Buick was not the only net loser of dealership locations. Cadillac dealers also accepted a huge number of buyouts, reducing current locations by about one-third, driving the number of dealerships from 875 at the beginning of 2021 to less than 560, InsideEVs.com reported in November 2021.
Many, if not most, of these now-disappearing dealerships were family-owned businesses that have been around for decades. It seems unlikely that new businessmen will be willing to jump into the extremely expensive dealership game that requires millions in start-up costs before selling a single car.

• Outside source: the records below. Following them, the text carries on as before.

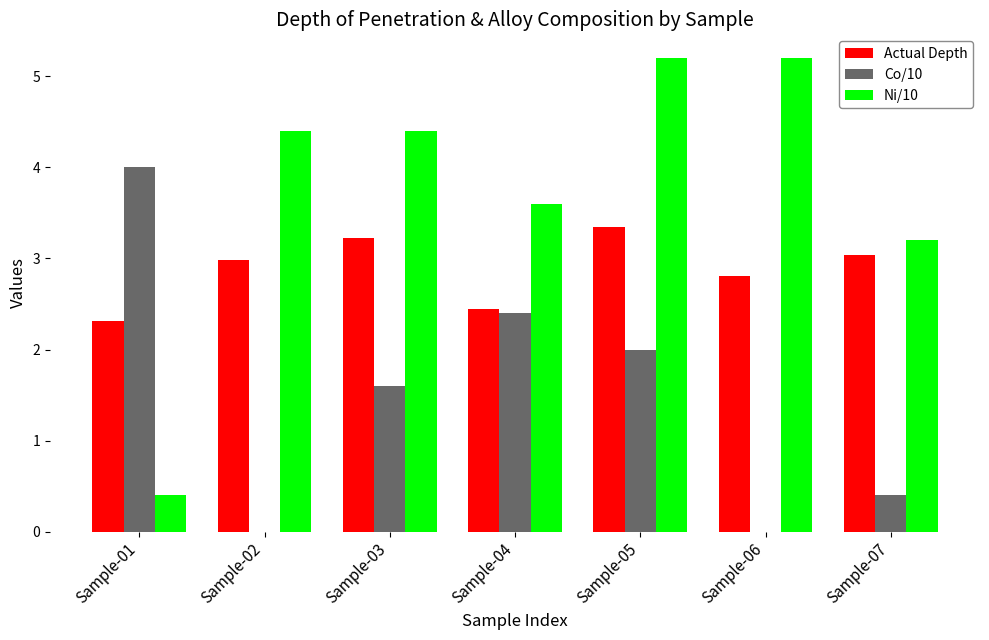

What is the greatest value displayed?

5.2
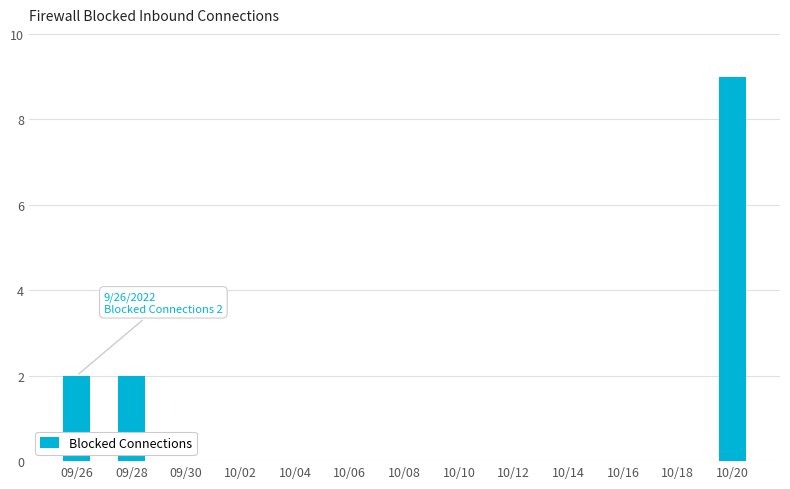

The chart shows a value of 0 at 10/06. True or false?

True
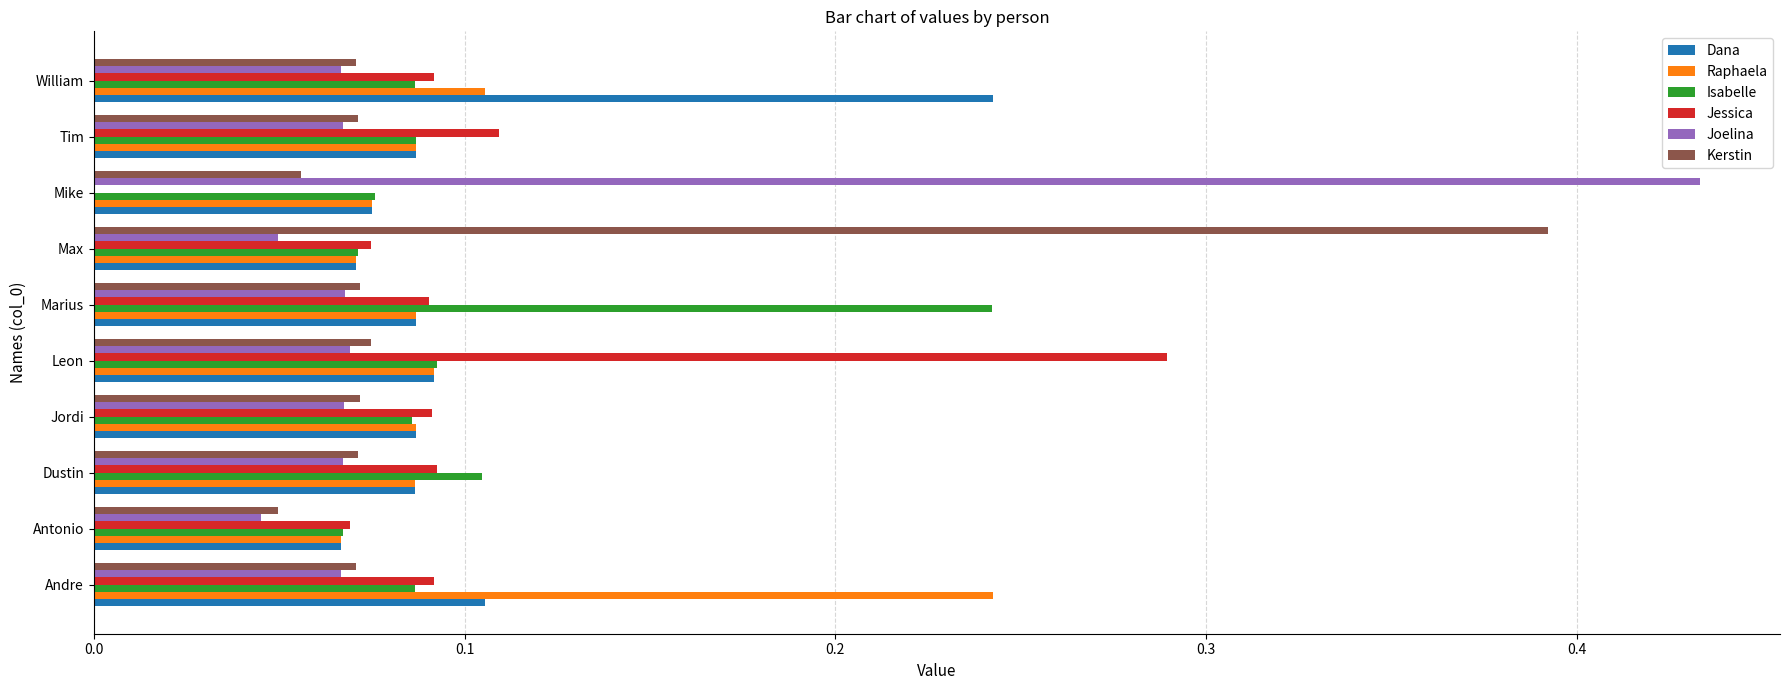

What are all the series names shown in the legend?

Dana, Raphaela, Isabelle, Jessica, Joelina, Kerstin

This seems especially true since EV sales are already taking a nose-dive. Ford, GM and other manufacturers have been pulling back from investing in electric cars, manufacturing plants and battery-making facilities.
Meanwhile, in a desperate attempt to get EVs off their lots, car dealers have been offering steep discounts and attractive lease offers to cajole customers into taking home an EV. Still, dealers are reporting that a new EV sits unwanted on their lots for more than two months while hybrids and gas-powered cars sell in a month or less.
Many dealership owners have already banded together to warn manufacturers that they need to “tap the brakes” on EVs, at least for now. A coalition of nearly 4,000 car dealers recently cooperated to send a letter to the car makers to warn that EV mandates are “unrealistic,” The Blaze reported.
Insurance companies are also realizing that EVs bring some troubling and unique problems that are making them more expensive to insure.
This news shows a huge disconnect between car manufacturers and the people who have to sell those vehicles. The automakers may still think a headlong rush into EVs is the “future” of autos, but the people tasked with selling them are far less sure that Americans want EVs as sales continue to tank.